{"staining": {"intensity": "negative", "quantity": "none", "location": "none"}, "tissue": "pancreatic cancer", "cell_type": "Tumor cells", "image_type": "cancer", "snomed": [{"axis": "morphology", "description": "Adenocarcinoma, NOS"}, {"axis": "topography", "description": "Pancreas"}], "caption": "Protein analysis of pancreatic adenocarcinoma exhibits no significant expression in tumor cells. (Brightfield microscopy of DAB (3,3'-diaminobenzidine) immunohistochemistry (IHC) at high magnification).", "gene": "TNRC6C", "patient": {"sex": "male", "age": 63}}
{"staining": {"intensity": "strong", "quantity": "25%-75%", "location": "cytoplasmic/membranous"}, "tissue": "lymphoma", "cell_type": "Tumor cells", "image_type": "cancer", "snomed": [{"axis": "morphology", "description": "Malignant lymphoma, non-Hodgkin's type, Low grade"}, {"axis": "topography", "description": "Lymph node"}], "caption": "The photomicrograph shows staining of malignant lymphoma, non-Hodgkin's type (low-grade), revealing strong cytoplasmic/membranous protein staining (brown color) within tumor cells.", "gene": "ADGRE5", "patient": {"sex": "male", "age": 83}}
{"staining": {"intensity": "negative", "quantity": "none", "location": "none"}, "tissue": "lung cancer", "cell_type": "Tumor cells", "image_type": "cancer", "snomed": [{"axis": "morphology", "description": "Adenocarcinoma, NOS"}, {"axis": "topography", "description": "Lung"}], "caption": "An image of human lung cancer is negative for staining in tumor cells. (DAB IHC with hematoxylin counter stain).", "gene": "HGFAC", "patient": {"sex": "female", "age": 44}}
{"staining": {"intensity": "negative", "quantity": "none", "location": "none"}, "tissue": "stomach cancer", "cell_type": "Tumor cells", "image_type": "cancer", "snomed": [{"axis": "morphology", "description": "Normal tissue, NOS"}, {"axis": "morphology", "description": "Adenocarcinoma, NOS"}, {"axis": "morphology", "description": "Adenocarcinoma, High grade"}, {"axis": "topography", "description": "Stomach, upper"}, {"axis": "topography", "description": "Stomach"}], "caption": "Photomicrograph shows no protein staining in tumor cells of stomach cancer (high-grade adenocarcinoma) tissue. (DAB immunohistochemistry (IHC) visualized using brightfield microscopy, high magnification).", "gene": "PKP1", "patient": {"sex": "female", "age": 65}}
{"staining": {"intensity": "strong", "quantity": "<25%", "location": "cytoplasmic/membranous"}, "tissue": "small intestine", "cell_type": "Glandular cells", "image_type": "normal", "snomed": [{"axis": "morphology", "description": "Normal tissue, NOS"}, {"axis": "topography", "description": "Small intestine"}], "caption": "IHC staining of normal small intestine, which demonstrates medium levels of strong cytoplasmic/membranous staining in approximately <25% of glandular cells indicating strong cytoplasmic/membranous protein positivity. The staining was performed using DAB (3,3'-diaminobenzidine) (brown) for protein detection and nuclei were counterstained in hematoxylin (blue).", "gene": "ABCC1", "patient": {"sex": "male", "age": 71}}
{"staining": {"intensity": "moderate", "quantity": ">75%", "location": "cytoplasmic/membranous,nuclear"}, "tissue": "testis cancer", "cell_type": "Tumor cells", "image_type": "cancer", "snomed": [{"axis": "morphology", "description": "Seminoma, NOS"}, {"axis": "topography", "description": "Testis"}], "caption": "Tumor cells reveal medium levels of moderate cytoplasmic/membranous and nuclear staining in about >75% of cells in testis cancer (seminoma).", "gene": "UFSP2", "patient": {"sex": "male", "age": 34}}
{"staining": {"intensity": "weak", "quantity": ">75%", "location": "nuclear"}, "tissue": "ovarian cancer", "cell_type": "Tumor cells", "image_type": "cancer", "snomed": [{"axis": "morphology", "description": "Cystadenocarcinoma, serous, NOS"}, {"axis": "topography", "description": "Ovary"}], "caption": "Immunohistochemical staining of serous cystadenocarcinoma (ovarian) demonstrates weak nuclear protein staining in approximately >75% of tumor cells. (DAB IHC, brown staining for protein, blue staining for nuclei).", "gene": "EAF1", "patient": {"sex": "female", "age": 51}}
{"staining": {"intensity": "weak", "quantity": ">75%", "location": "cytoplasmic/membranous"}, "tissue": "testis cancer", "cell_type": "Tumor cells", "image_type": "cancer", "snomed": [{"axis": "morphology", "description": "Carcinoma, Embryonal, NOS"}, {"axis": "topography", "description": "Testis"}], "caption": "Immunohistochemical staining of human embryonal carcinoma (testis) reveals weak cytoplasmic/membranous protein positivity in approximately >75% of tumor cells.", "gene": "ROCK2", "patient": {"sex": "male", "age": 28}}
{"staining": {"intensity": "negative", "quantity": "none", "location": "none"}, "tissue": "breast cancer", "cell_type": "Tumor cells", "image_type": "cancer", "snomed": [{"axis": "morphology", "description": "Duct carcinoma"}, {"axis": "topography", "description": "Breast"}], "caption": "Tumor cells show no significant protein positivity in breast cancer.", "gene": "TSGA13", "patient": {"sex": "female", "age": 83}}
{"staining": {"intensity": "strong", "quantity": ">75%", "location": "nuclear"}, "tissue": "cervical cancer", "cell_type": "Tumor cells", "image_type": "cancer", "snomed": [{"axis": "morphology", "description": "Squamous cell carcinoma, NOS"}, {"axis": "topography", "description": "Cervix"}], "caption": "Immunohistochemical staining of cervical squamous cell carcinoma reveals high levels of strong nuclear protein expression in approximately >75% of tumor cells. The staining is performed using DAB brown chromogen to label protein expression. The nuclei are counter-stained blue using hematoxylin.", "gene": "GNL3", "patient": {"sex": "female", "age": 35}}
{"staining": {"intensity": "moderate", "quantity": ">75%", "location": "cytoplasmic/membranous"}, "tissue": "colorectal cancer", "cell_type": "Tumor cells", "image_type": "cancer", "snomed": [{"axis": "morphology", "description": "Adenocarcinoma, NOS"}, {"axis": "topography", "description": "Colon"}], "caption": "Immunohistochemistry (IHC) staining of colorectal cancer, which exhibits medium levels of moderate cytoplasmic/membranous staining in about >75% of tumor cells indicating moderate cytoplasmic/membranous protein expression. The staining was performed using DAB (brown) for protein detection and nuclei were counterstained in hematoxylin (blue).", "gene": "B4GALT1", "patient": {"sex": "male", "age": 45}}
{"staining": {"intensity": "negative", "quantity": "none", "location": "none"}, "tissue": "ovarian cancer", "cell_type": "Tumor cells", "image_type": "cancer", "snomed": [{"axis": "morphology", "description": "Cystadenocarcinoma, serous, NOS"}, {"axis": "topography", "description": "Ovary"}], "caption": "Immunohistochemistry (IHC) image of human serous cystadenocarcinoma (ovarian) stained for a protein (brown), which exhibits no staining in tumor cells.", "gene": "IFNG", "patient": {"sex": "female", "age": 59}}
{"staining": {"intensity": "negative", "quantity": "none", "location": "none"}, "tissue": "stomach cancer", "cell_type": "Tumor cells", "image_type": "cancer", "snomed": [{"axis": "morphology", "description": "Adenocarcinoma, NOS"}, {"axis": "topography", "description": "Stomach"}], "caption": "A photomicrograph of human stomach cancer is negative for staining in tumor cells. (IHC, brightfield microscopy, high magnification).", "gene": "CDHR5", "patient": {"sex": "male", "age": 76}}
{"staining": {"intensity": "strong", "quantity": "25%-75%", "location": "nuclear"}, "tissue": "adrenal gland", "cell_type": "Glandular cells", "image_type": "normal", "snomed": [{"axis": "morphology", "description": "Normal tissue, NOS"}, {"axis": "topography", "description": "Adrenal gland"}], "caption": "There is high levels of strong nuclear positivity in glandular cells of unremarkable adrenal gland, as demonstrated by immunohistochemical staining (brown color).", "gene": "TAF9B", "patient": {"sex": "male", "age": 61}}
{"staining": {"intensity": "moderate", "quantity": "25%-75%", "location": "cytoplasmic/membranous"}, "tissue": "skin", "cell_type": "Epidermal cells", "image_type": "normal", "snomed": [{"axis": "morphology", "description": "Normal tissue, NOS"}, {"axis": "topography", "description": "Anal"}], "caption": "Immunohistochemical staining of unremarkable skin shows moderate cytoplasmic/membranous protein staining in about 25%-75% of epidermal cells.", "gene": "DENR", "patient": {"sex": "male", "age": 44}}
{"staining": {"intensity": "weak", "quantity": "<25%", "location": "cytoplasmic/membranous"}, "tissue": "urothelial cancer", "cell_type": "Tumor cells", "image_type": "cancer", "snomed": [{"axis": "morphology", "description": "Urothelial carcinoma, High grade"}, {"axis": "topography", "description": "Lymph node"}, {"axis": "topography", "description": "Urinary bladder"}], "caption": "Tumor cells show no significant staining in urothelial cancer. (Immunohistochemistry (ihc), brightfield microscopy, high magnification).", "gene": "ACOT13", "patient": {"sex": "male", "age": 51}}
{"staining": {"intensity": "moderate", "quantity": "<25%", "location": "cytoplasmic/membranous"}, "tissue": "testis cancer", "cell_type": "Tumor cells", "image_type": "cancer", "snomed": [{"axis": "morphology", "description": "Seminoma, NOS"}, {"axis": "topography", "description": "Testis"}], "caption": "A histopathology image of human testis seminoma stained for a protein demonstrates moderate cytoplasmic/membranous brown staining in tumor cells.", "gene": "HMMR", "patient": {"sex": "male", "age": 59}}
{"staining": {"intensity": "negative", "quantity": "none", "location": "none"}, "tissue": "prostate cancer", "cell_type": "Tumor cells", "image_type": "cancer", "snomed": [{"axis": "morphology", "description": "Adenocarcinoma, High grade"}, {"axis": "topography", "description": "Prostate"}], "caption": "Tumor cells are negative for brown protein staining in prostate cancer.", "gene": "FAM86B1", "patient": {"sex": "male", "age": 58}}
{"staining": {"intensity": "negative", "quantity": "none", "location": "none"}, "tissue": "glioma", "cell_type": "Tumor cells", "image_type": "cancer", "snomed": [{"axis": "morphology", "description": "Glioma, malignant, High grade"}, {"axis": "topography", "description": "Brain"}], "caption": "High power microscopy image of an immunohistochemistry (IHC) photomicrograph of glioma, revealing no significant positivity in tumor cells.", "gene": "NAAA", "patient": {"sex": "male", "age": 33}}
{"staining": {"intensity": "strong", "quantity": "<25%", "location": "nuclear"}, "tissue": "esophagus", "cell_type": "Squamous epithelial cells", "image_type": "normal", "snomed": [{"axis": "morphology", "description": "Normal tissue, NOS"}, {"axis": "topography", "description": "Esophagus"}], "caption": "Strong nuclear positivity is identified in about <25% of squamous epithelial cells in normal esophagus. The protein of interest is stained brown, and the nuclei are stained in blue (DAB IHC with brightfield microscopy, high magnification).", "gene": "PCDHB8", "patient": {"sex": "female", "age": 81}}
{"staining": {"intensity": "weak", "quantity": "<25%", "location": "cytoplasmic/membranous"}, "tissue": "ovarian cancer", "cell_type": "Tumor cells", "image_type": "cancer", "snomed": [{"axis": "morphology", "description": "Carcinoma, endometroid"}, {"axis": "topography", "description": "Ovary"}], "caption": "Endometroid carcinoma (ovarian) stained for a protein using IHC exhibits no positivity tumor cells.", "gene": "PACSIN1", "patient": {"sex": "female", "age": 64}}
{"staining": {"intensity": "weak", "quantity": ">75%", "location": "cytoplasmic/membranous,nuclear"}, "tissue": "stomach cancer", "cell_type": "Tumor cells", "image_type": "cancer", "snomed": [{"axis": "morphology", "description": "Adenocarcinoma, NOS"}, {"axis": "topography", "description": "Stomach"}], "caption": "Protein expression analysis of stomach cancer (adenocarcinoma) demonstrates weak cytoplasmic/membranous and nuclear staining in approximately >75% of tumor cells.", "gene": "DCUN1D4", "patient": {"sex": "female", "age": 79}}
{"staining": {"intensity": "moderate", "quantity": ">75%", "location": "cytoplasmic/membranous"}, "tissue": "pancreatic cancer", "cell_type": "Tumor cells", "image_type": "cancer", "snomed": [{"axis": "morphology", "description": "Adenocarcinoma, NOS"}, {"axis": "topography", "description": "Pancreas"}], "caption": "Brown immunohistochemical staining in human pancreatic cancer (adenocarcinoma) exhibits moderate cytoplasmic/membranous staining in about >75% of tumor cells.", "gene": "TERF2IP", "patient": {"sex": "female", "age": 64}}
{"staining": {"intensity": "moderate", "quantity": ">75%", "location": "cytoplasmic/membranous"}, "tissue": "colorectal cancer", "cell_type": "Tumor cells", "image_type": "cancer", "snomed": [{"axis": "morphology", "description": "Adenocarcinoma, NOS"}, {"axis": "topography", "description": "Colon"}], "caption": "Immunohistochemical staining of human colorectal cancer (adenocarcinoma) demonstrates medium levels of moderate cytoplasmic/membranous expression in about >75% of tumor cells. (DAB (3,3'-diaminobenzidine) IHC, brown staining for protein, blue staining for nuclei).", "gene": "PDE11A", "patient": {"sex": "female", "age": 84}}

───

Copy every line of the material above in which the word "node" appears.

{"staining": {"intensity": "strong", "quantity": "25%-75%", "location": "cytoplasmic/membranous"}, "tissue": "lymphoma", "cell_type": "Tumor cells", "image_type": "cancer", "snomed": [{"axis": "morphology", "description": "Malignant lymphoma, non-Hodgkin's type, Low grade"}, {"axis": "topography", "description": "Lymph node"}], "caption": "The photomicrograph shows staining of malignant lymphoma, non-Hodgkin's type (low-grade), revealing strong cytoplasmic/membranous protein staining (brown color) within tumor cells.", "gene": "ADGRE5", "patient": {"sex": "male", "age": 83}}
{"staining": {"intensity": "weak", "quantity": "<25%", "location": "cytoplasmic/membranous"}, "tissue": "urothelial cancer", "cell_type": "Tumor cells", "image_type": "cancer", "snomed": [{"axis": "morphology", "description": "Urothelial carcinoma, High grade"}, {"axis": "topography", "description": "Lymph node"}, {"axis": "topography", "description": "Urinary bladder"}], "caption": "Tumor cells show no significant staining in urothelial cancer. (Immunohistochemistry (ihc), brightfield microscopy, high magnification).", "gene": "ACOT13", "patient": {"sex": "male", "age": 51}}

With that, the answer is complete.